Residents say PTSD could be a problem in West - KXXV Central Texas News Now

Residents say PTSD could be a problem in West


West residents will feel the loss from the explosion for years to come.

That's according to two West residents still forced to stay in the Best Western. Heather Giblet and Patricia Lyon say they were there the night of the explosion. Giblet says she saw a woman hit hard with glass from the explosion and possibly dying.

"It was scary, probably the scariest thing I've ever been through in my life," Giblet said. "It's traumatizing all the way around for everybody and I don't know anybody is going to be totally over it. I think it changed everybody in some form or another."

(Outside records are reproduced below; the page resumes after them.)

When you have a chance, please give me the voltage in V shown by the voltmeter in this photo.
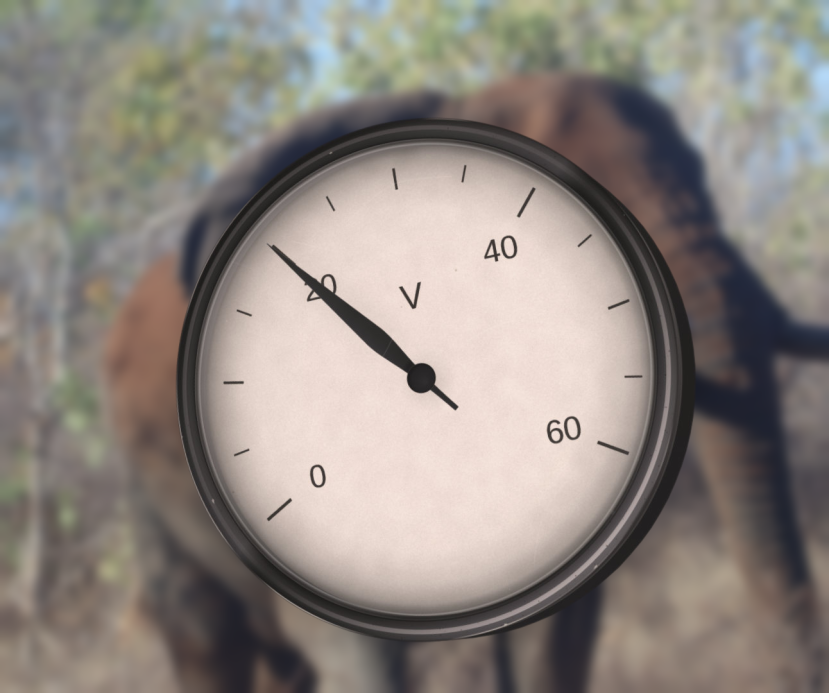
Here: 20 V
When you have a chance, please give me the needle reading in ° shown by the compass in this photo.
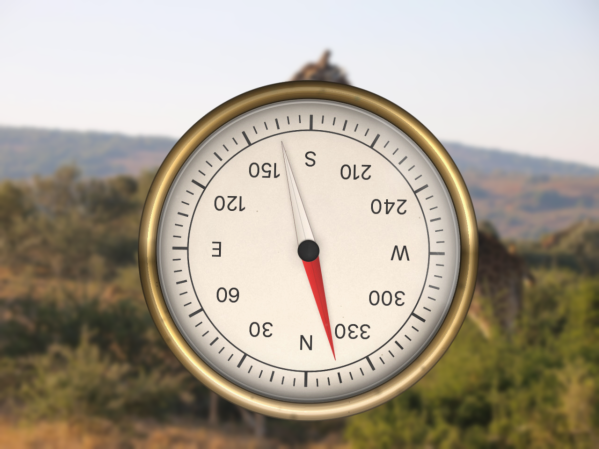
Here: 345 °
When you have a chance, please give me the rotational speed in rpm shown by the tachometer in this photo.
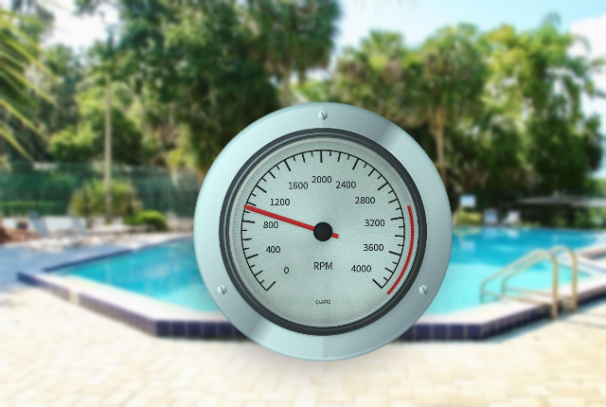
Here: 950 rpm
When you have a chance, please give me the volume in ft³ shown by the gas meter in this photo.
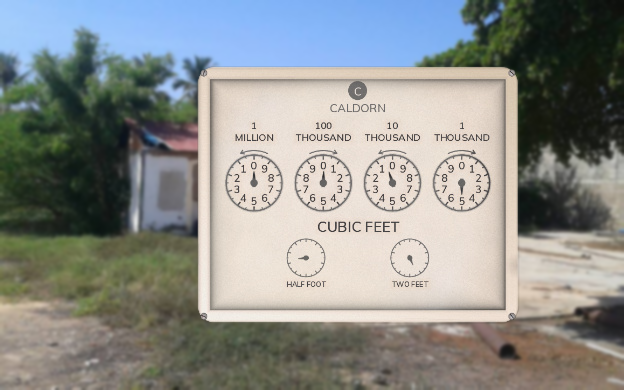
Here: 500 ft³
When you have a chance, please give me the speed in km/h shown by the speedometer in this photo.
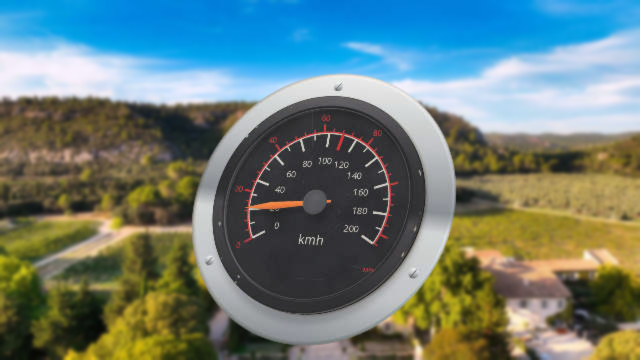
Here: 20 km/h
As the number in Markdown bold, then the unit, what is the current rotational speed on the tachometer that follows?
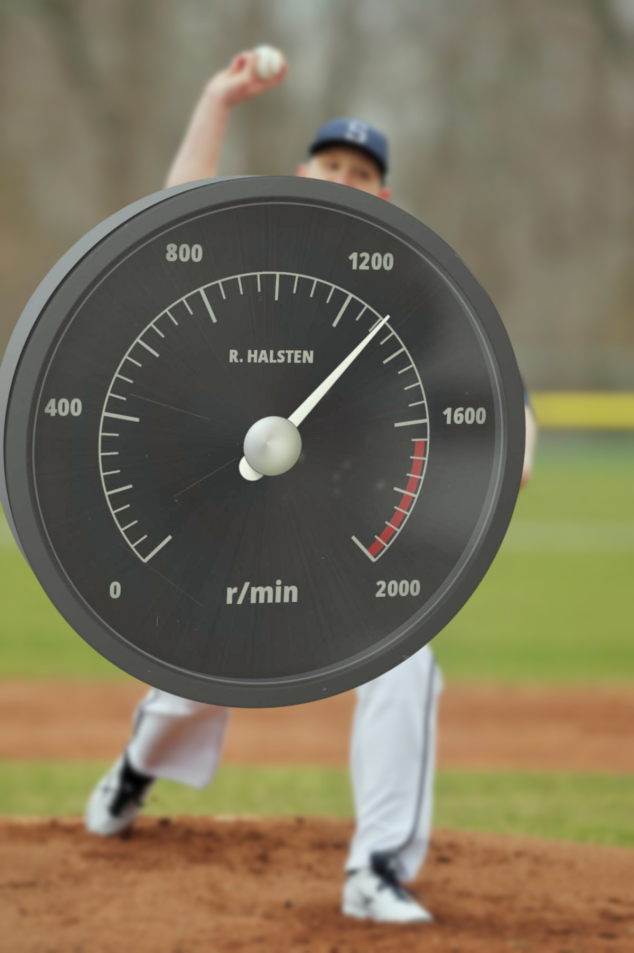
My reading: **1300** rpm
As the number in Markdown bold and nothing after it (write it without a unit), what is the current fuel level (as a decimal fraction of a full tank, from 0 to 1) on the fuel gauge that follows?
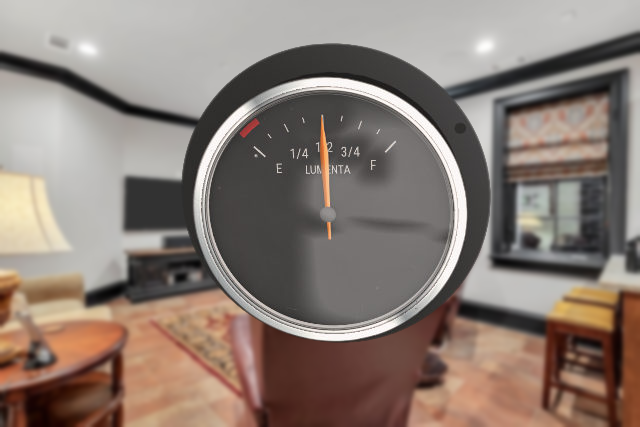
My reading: **0.5**
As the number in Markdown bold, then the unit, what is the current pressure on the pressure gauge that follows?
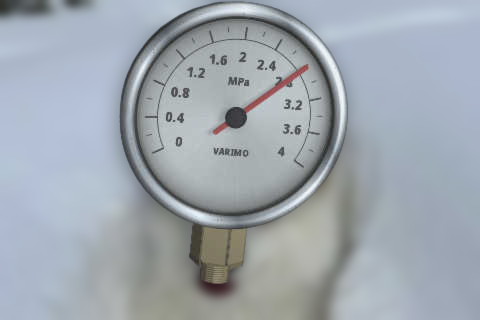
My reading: **2.8** MPa
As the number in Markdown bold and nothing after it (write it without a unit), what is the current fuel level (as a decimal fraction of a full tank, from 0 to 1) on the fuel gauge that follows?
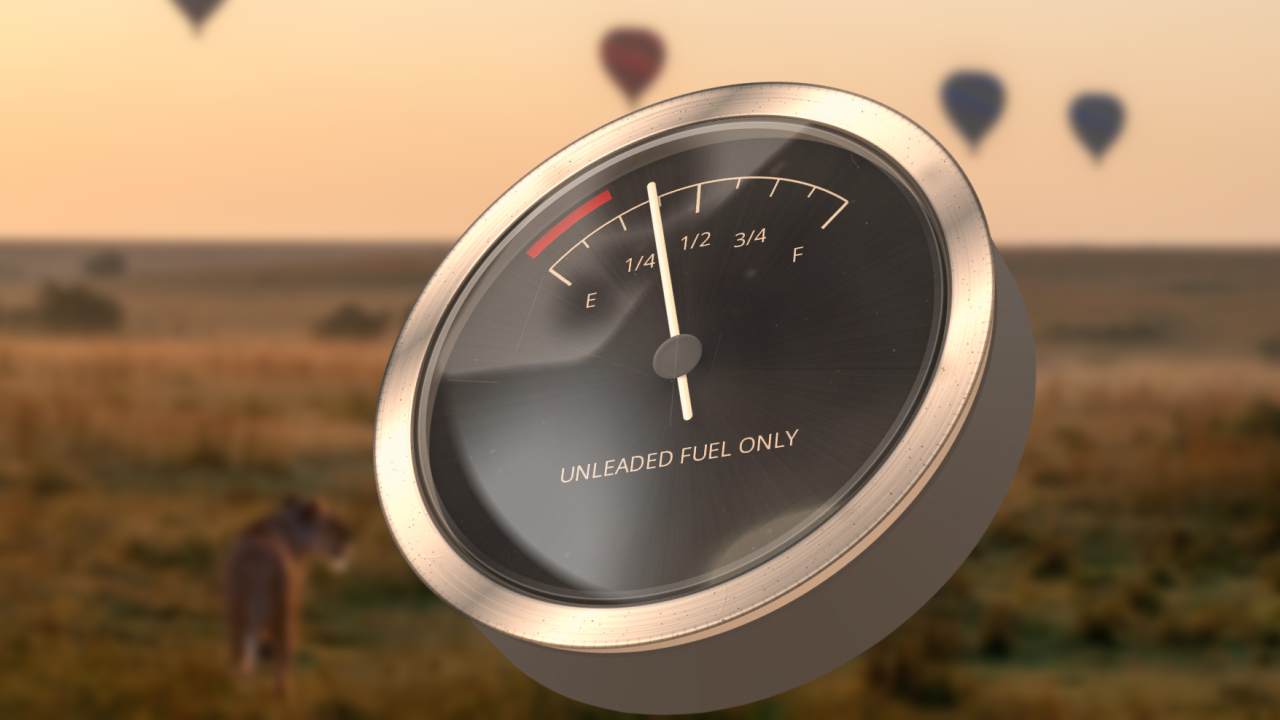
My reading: **0.375**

Giblet says they're just trying to live life after the explosion. However, it sticks with them. Giblet says even the sound of thunder can give her a jolt.

"It just changes your life forever, the noise alone, the boom will never leave my mind, my kids are scared to sleep alone now, things like that," Giblet said.

James Ellor with the McLennan County Health Department and Baylor University says he's worked with a lot of people in West who are feeling the effects of the explosion not just financially but mentally.

"At this point what we're seeing is far more anxiety coming out of this. Some of my team have worked with families with children who won't play with their toys because they're afraid they'll blow up," Ellor said.

Ellor says there are stages of stress and high anxiety is one of the lower levels. He says when you combine a big stress like the explosion with another life changing event, then that compounding can lead to post traumatic stress or PTSD. Ellor says that may happen, but probably not until down the road.

"The goal in grief isn't to somehow forget, the goal in grief is to be able to process it so that it doesn't disable you," Ellor said.

But Giblet and Lyon say PTSD is likely for many residents.

"I think it's going to affect a lot of people, as far as post traumatic, I do," Giblet said.

However, Giblet says the town has the support of each other and they help one another get through tough times. Giblet and Lyon say they won't go through PTSD, calling themselves the lucky ones.

"It's the ones that had to bury their loved ones and are still probably will never be emotionally, or physically and that's the ones that my heart goes out to," Giblet said.